In 2007, the U.S. Chamber of Commerce’s National Chamber Litigation Center celebrated thirty years of using judicial activism on behalf of corporations and admitted that it was “the brainchild of former U.S. Supreme Court Justice Lewis Powell.” The brainchild, with its motto of “Business Is Our ONLY Client,” bragged about such “victories” as convincing the Supreme Court to throw out a decision by a jury of people to impose punitive damages for the unlawful conduct of Philip Morris, Inc.

The Consequences

The success of the Powell–Chamber of Commerce plan transformed American law, government, and society, with two devastating consequences for the country. First, corporations gained new political power at the expense of average citizens and voters. Corporations poured out money to lobbying and election campaigns and to help friendly politicians and hurt unfriendly politicians. With even modest reform crushed by corporate rights decisions such as Bellottiv. First National Bank of Boston — and now much more so, Citizens United — corporations could threaten “independent expenditure” campaigns against politicians who did not bend their way. Corporate money to influence legislative votes and politician behavior lost its scandalous, shameful nature. Bags of corporate cash were no longer bags of cash; they were “speech.” How could “speech” be corrupt or scandalous?

Washington and many state capitals became playgrounds for corporate lobbyists, and our elected representatives became increasingly disconnected from the will of the people. With the new, organized corporate radicalism, staggering amounts of corporate money flooded Washington and our political system. Between 1998 and 2010, for example, the Chamber of Commerce spent $739 million on lobbying. Pharmaceutical and health care corporations spent more than $2 billion on lobbying in the past twelve years. Three corporations seeking military contracts, Northrop Grumman Corporation, Lockheed, and Boeing, spent more than $400 million on lobbying. GE Corporation ($237 million), AT&T ($162 million), the pharmaceutical corporate lobby PHRMA ($195 million), ExxonMobil ($151 million), Verizon ($149 million), and many more corporations all joined the lobby- fest.25 Financial, labor, energy, environmental, health, trade, and other legislation and policy tilted in favor of corporate interests; the hurdles for advancing the public interest became much higher.

Second, the successful corporate rights campaign created a corporate trump card over public interest laws.

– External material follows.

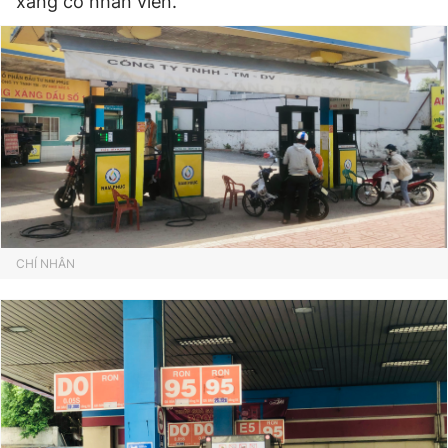
xăng có nhân viên.
CHÍ NHÂN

If laws that were inconvenient to corporate business models somehow made it through the corporate lobbyist machine, corporations now had constitutional “rights” to attack the laws in the courts. It no longer mattered if the majority of people and our representatives chose laws to curb pollution, require disclosure, protect the public health, or nurture small businesses and local economies. The democratic process was no longer enough to decide the issue. After the creation of “corporate speech” rights, it was now up to federal judges to decide whether the law served an “important” state interest and was not too “burdensome.”

The Lost Promise of Earth Day

On that far-off Earth Day in 1970, Americans reclaimed the water, air, land, and forests that belong to all of us and to our descendants. We reclaimed the promise of government of the people, where people and our representatives would weigh, debate, and decide the balance of private and public, corporate and human. Since that spring day in 1970, we have pushed resources and the ecological systems on which life depends to the breaking point. Even as the oil, gas, and coal corporations mimic the strategy of the cigarette corporations to create a fraudulent “controversy” and “open question” about the global warming “hoax,” we have ripped past the point of no return on climate pollution.